*Directions*.
Could you retype every line below exactly, omitting the images?

*Supplied material*.
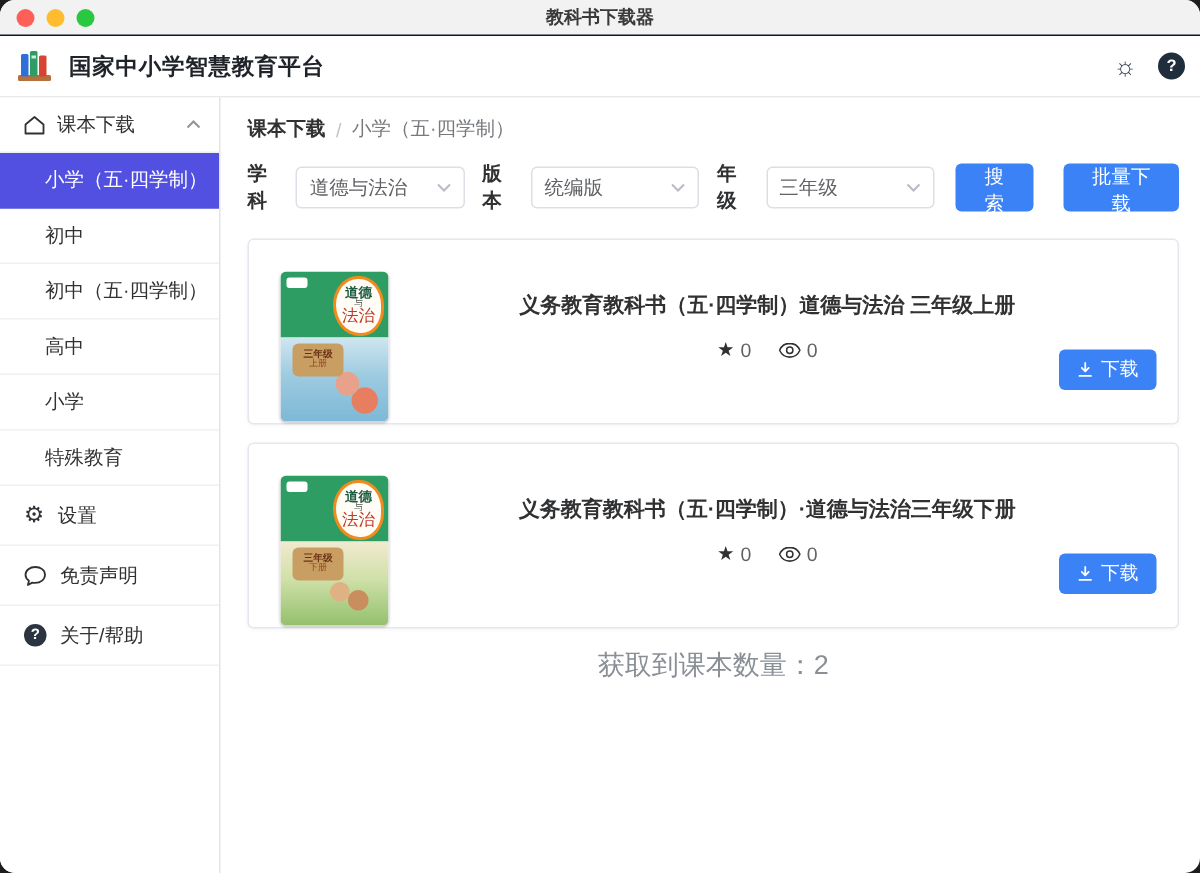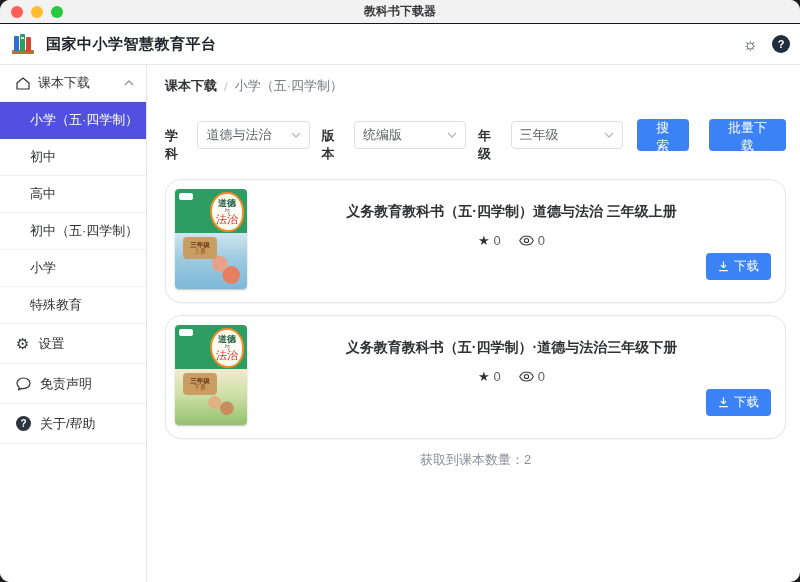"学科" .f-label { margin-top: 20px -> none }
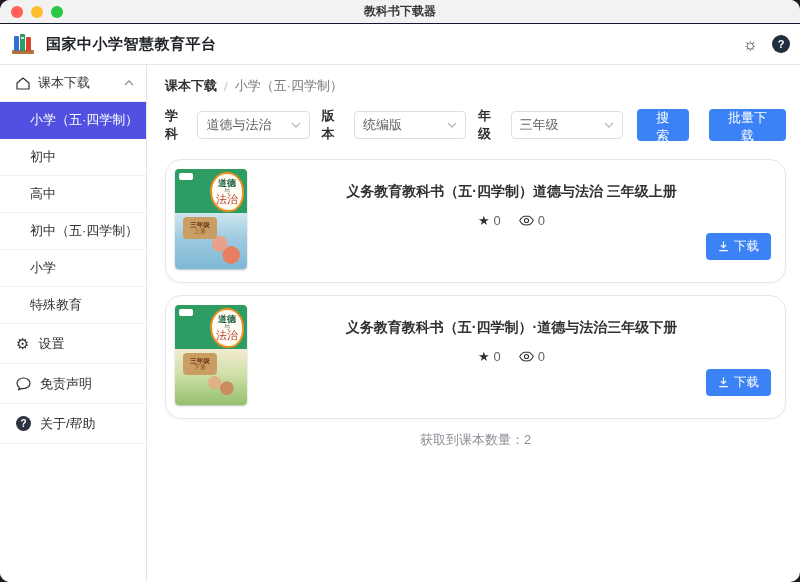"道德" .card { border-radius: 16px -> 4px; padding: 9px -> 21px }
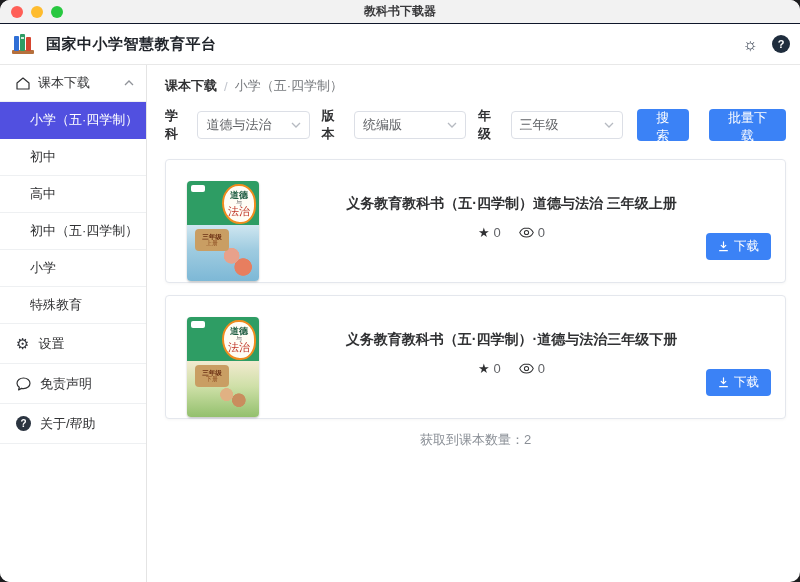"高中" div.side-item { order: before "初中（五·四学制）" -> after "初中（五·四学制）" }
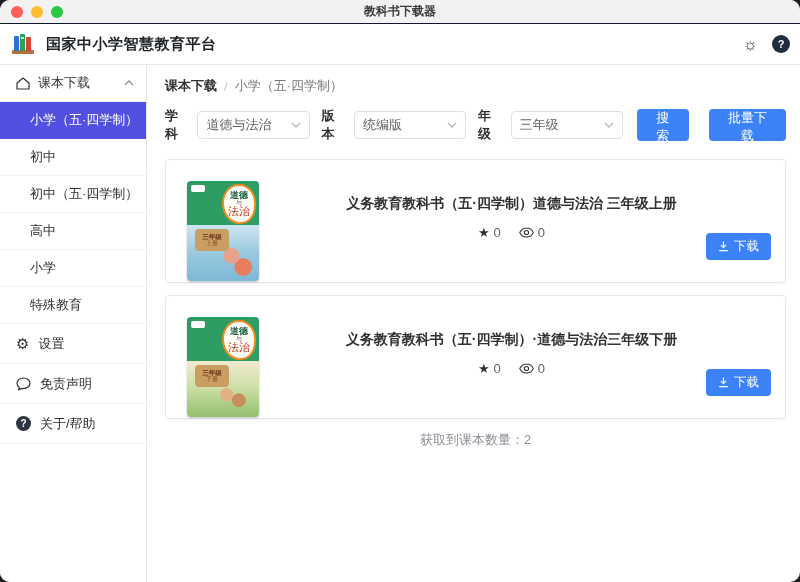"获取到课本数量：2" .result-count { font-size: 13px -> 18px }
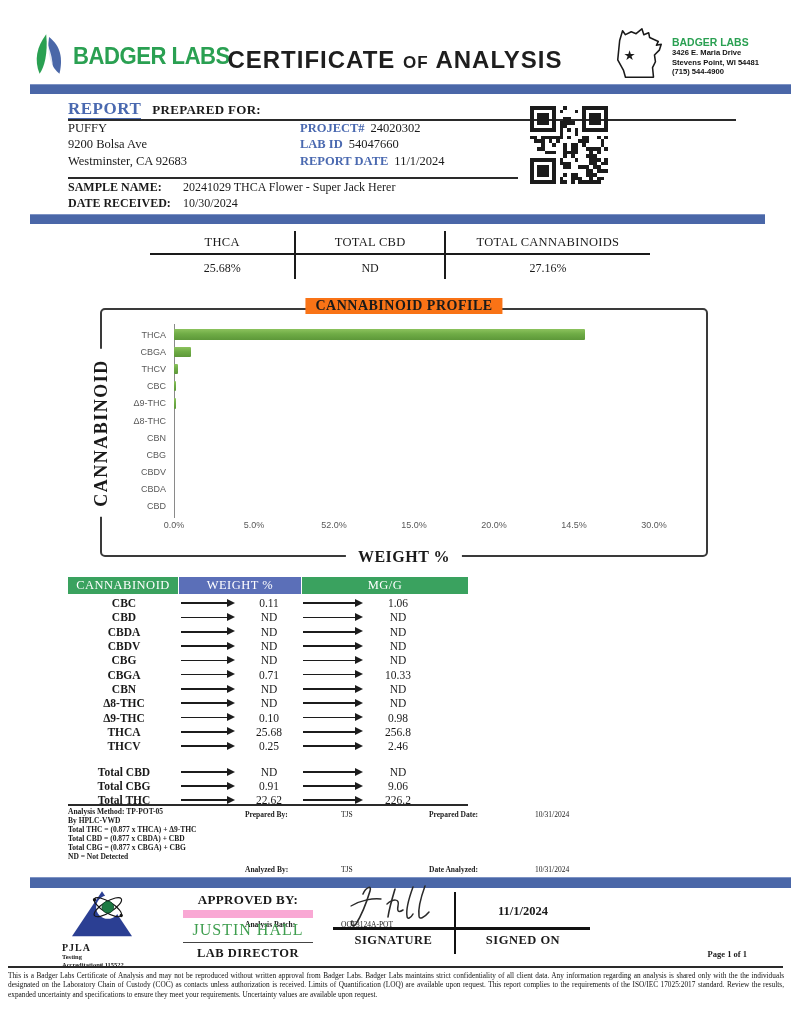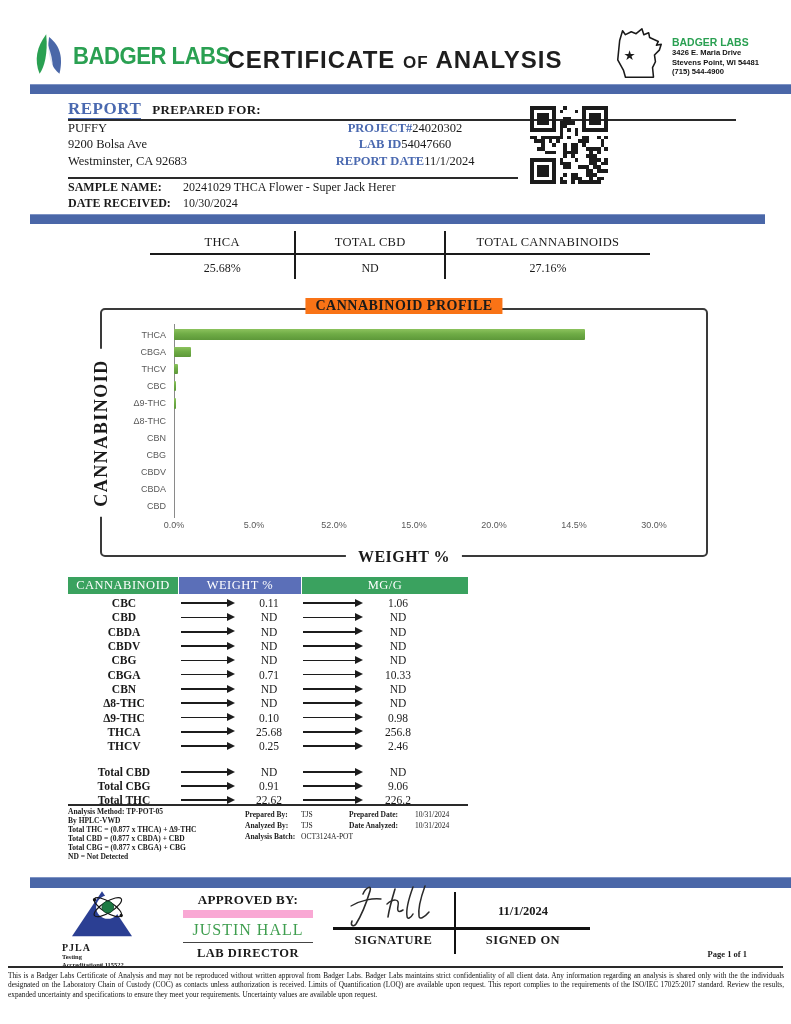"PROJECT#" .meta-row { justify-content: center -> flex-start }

*Your response*.
"学科" .f-label { margin-top: 20px -> none }
"道德" .card { border-radius: 16px -> 4px; padding: 9px -> 21px }
"高中" div.side-item { order: before "初中（五·四学制）" -> after "初中（五·四学制）" }
"获取到课本数量：2" .result-count { font-size: 13px -> 18px }
"PROJECT#" .meta-row { justify-content: center -> flex-start }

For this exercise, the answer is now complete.